Dislike: strong rose, strong patchouli, anything powdery, amber


----------



## flowerhead (Feb 17, 2008)

i like patchouli, jasmine, insence, berries, musk...& chanel no 5 hehe. i dislike anything artificially sweet like vanilla or honey. citrus reminds me of cleaning products.


----------



## Meryl (Feb 18, 2008)

LOVE:  all the wood notes, orange blossom, peach, jasmine, iris, some light rose

HATE: patchouli, amber, vanilla, vetiver, citrus, musk


----------



## cupcake_x (Feb 25, 2008)

I love coconut, fruits, anything spicy, cotton candy

I hate anything flowery and heavy.


----------



## GreekChick (Feb 25, 2008)

I love anything ith tuberose.
I hate pathcouli.


----------



## makeba (Feb 25, 2008)

i love citrusy notes. i love jasmine, orange, gardenia and amber and sandlewood notes.

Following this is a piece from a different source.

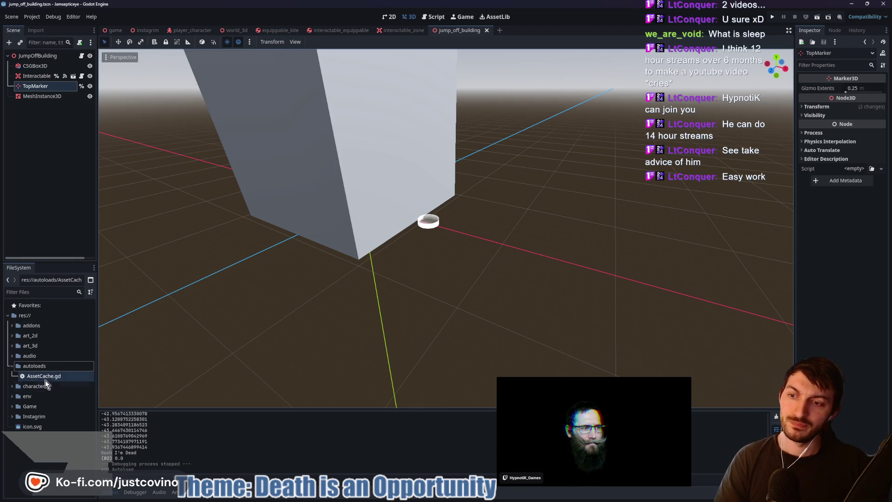
- Create a new scene tab with a GPUParticles3D root node, found by searching 'gpu'
left_click(500, 30)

i dont like patchouli, or fruity notes


----------



## bittersweet (Mar 3, 2008)

A Perfume must have a Vanilla note! 
	

	
	
		
		

		
			





I dislike strong roses oder strong fruity notes!


----------



## KikiB (May 29, 2008)

Love: Vetiver/grass, berry, lemon, orange, freesia, peony, tuberose, grapefruit, sweet things (ie cotton candy, cake)

HATE: Amber, musk, sandalwood, lavender, most rose, PEACH (ugh), anything cotton-y/linen-y, sometimes verbena, fig, some jasmine notes


----------



## panda0410 (Jan 30, 2010)

Love: tuberose, rose, gardenia, amber, vanilla, orange, sandalwood, all woods, freesia, jasmine, tiare, (white) musk, pink pepper, iris and violet

Dislike: bergamot

HATE: strong or poor grade patchouli, ylang ylang, anise.... sickening nauseating....often migraine inducing....


----------